The slippery slope of Unicode-supporting language syntax is that once
you allow some non-ASCII characters there is a temptation to allow all
of them (for instance there are many other whitespace characters[1] you
did not mention). This can be confusing (there are different characters
that look similar to each other) and also problematic to implement (the
large character-class tables would bloat the interpreter)
[1] https://en.wikipedia.org/wiki/Whitespace_character
> When pasting a text from some browsers/text editors, the following
> text come to my code:
> "function(stream, contentType)"
>
> The space that separates "stream," and "contentType" is a Character
> 160, not Character 32.
This sounds like an issue with the browser / text editor.
> Issue #2) ----- UTF-8
> The same character #160 when encoded as UTF-8 becomes the 2 bytes
> 0xC2 0xA0.
> The 0xC2 character in ISO 8859-1 (Latin-1) codification is the
> character "Â". What?
That is just how UTF-8 and Latin-1 work. UTF-8 text can look all messed
up and full of "é" and so on if your misconfigured software mistakenly
tries to interpret it as Latin-1. (Like the inf.puc-rio.br web servers
do all the time. Aaargh!)
Make sure that you configure things to properly display things as UTF-
8. For example if you are making a webpage make sure you add a <meta
charset="utf-8"> near the top of the HTML.

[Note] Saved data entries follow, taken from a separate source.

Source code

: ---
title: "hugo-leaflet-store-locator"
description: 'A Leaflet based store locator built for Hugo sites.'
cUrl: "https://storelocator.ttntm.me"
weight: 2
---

> In my app, I strongly advise the users to encode their .lua file as
> UTF-8 because all of my system function expects utf-8 coding as
> string parameter
Current versions of Lua are perfectly content with non-ASCII utf8-
encoded characters, as long as they only appear inside strings or
comments. Non-ASCII characters in other parts of the program result in
syntax errors, as you found out.
> UTF-8 is a growing trend for internationalization, and lua_load
> should have a parameter that force the engines handle the lua script
> content as utf-8 encoded. Another sollution is to create lua_loadutf8
> function.
This would effectly fork Lua into two versions of the language -- an
ASCII-only one and a full Unicode aware one. I'm not sure the
compatibility headache from that would be worth the hassle. IMO, if Lua
is ever to allow Unicode syntax it should be part of the default
language and not require a separate "load" function.
> or... lua_loadutf16 (since UTF-16 is used as standard in many
> programming languages)
UTF-16 is an awful standard, and is inferior to UTF-8 in pretty much
every way. Unfortunately we will need to live with it for a long time
due to how it is entrenched in Windows, Java and _javascript_.